La paralisi logistica, acuita dagli attacchi dei droni FPV UAVs e dal concreto rischio di un accerchiamento, ha indotto le forze ucraine a disingaggiare e ritirare per tempo alcune delle formazioni con maggiore esperienza operativa e competenza tattica, nell’ottica di preservarle, limitandosi a combattimenti di retroguardia con reparti di riserva. Nei giorni successivi, le unità russe hanno conquistato rapidamente la parte settentrionale del saliente, occupando Malaya Loknya e Martynovka, mentre le truppe di Kiev ripiegavano verso Sudzha. Successivamente, elementi provenienti dalle Truppe Aviotrasportate (VDV – Vozdušno-Desantnye Vojska) e da formazioni paramilitari russe hanno effettuato un attacco a sorpresa, aggirando le difese ucraine attraverso un gasdotto abbandonato fra Martynovka e Sudzha, ed attestandosi così a nord della città nella profondità del dispositivo ucraino. Quest’azione, combinata con la progressiva strozzatura delle GLOC ucraine, ha così costretto le forze di Kiev a ritirarsi ad ovest del fiume Psel. Entro l’11 Marzo, i reparti del Cremlino hanno poi penetrato le difese perimetrali di Sudzha, avanzando nei quartieri centrali e conquistando pressoché definitivamente la città il 14 Marzo.

Nonostante la rapidità dell’avanzata e le rilevanti perdite umane subite dalle forze ucraine, queste risultano aver complessivamente mantenuto la coesione, limitando l’attrito sotto il profilo dei mezzi, materiali e sistemi d’arma. Plausibilmente questo è stato conseguito anche attraverso un’accuratamente condotta battaglia di ripiego, la quale risulta coerente con i limitati combattimenti registratisi nell’abitato di Sudzha.
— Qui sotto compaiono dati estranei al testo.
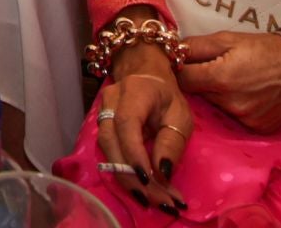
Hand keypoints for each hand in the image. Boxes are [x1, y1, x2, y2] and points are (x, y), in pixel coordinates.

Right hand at [94, 50, 192, 214]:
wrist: (145, 79)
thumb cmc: (167, 97)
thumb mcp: (180, 115)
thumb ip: (172, 142)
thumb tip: (162, 173)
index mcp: (133, 92)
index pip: (126, 123)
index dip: (133, 153)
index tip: (149, 179)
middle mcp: (110, 102)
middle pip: (111, 142)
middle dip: (133, 175)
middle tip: (159, 201)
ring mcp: (101, 114)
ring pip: (106, 151)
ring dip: (129, 180)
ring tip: (154, 201)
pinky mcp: (100, 128)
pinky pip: (108, 154)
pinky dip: (126, 175)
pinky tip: (144, 191)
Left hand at [178, 31, 280, 131]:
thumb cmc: (267, 48)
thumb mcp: (228, 39)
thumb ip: (196, 47)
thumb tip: (171, 52)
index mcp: (220, 78)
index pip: (183, 81)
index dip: (181, 71)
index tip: (183, 64)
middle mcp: (231, 104)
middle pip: (200, 95)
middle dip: (202, 82)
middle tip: (217, 68)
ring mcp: (246, 119)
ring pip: (217, 107)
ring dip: (220, 95)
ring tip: (238, 79)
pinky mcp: (258, 128)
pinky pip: (237, 117)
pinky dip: (238, 106)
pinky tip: (251, 93)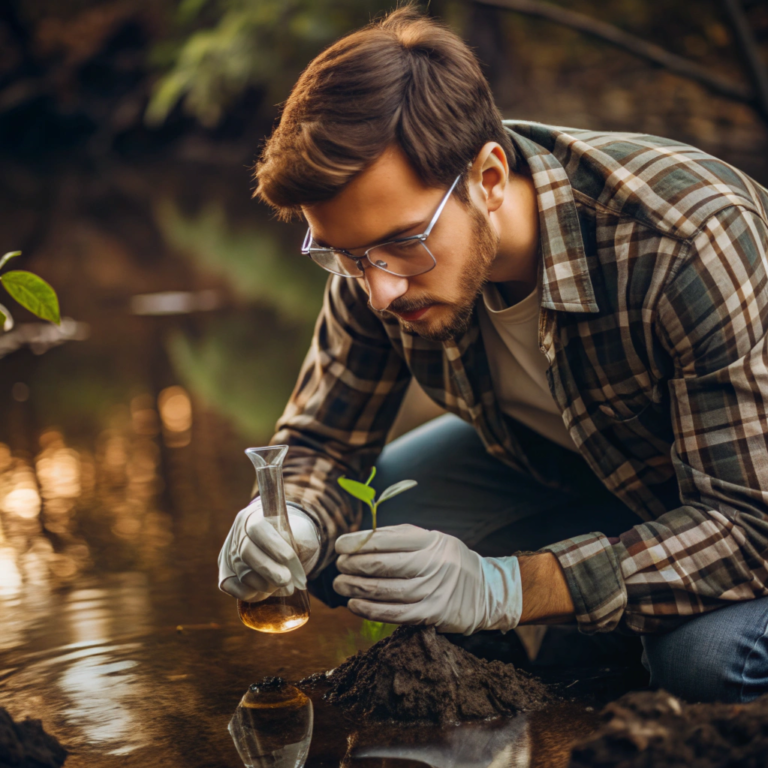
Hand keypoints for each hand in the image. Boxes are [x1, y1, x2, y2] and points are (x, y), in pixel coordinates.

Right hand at [218, 498, 320, 601]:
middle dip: (269, 570)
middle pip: (246, 552)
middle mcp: (237, 534)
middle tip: (287, 581)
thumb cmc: (293, 536)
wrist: (281, 544)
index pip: (257, 528)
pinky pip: (236, 590)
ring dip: (266, 584)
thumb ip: (300, 542)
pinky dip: (254, 594)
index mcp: (253, 516)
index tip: (290, 559)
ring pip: (243, 574)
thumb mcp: (301, 532)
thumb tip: (291, 562)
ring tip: (285, 583)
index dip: (273, 545)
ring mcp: (228, 555)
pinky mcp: (225, 575)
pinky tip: (269, 589)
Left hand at [333, 524, 521, 634]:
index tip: (340, 544)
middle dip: (355, 564)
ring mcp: (434, 590)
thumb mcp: (433, 540)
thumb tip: (359, 541)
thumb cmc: (448, 562)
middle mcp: (434, 564)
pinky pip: (396, 614)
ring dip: (358, 588)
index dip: (359, 542)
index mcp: (431, 540)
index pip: (388, 539)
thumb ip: (401, 539)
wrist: (486, 590)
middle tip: (339, 565)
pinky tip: (355, 605)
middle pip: (385, 564)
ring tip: (340, 584)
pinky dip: (372, 610)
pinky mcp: (433, 614)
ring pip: (387, 590)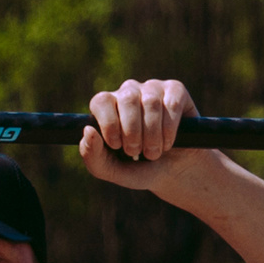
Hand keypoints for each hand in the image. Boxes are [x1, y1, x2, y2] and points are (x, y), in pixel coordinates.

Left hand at [79, 78, 210, 191]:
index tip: (116, 146)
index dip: (108, 124)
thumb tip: (88, 131)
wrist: (176, 173)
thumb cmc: (140, 169)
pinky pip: (171, 104)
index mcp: (109, 107)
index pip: (101, 101)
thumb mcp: (113, 171)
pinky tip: (169, 142)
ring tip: (154, 152)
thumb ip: (93, 157)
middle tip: (137, 153)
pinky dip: (170, 129)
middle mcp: (129, 93)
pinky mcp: (176, 91)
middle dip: (132, 132)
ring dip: (152, 135)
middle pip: (127, 99)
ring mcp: (153, 89)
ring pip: (150, 102)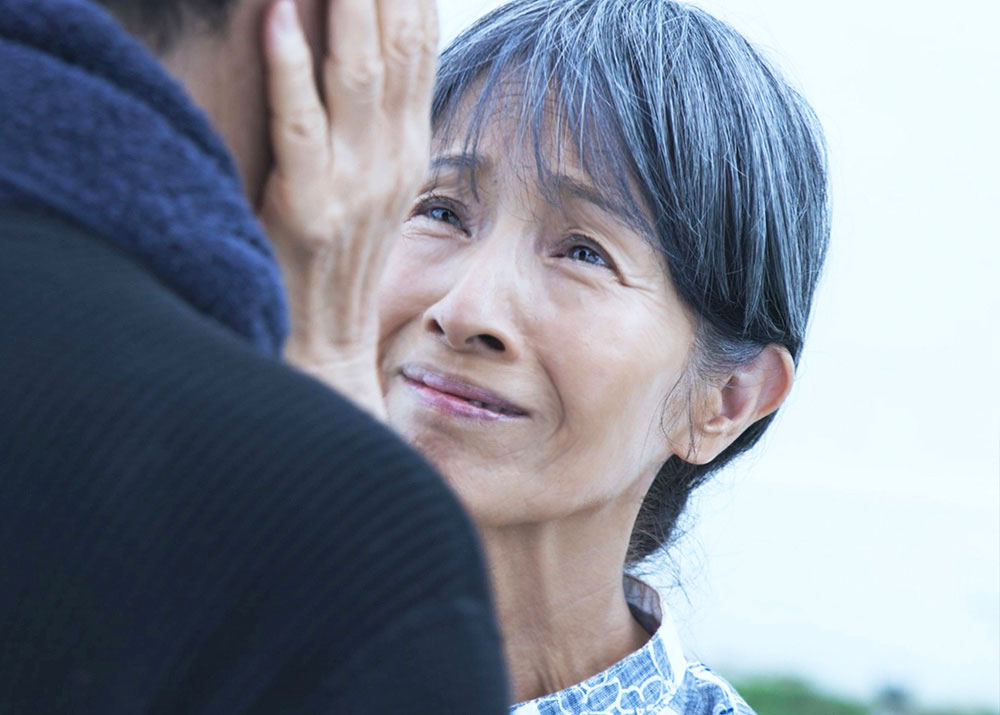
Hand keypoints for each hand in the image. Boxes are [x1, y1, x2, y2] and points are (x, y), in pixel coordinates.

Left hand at [258, 0, 437, 419]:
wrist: (325, 343)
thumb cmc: (336, 260)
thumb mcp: (372, 185)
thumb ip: (375, 123)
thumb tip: (363, 60)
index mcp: (407, 147)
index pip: (419, 44)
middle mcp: (391, 157)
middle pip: (396, 45)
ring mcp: (354, 183)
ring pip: (356, 73)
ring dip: (343, 2)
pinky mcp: (308, 207)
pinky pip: (300, 126)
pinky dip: (288, 69)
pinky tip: (278, 17)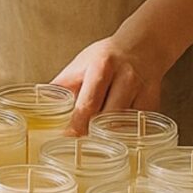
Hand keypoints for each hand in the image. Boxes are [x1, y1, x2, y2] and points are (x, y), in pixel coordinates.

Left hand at [50, 34, 166, 136]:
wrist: (143, 45)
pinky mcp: (153, 103)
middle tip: (79, 147)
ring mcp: (142, 91)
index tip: (66, 137)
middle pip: (108, 117)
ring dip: (109, 137)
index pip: (88, 102)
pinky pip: (137, 126)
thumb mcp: (80, 65)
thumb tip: (38, 106)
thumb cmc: (105, 57)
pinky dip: (125, 134)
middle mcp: (125, 78)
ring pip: (124, 124)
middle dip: (93, 134)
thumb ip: (61, 86)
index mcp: (102, 67)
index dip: (77, 123)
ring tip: (96, 146)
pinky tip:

Il tentativo di doppio avvolgimento da parte russa, per quanto non terminato, ha consentito l’isolamento unicamente di piccoli nuclei delle forze di Kiev, soprattutto a causa dei contingentamenti alla mobilità delle formazioni russe causati da carenze nel parco mezzi e dallo stagionale peggioramento della rete viaria per effetto delle condizioni metereologiche. È tuttavia plausibile che le forze del Cremlino persistano nel manovrare ai fianchi dello schieramento ucraino al fine di espellere interamente le truppe avversarie, costituendo una limitata zona cuscinetto nell’Oblast di Sumy.

La neutralizzazione completa del saliente ucraino nell’Oblast russo di Kursk sottolinea l’impatto tattico-operativo della persistente asimmetria di massa e potenza di fuoco in favore delle formazioni di Mosca sull’intera linea di contatto del conflitto e tende a negare a posteriori l’efficacia dell’operazione extraterritoriale condotta dalle truppe di Kiev. Questa ha infatti comportato un ulteriore allungamento della linea di contatto erodendo risorse e riserve capacitive, già di per sé limitate, delle forze ucraine, senza pregiudicare in modo apprezzabile il concentramento del potenziale russo di combattimento nel Donbass. L’insuccesso nel mantenere il settore fino ad un ipotetico negoziato appare infine contraddire la residuale efficacia strategica dell’operazione.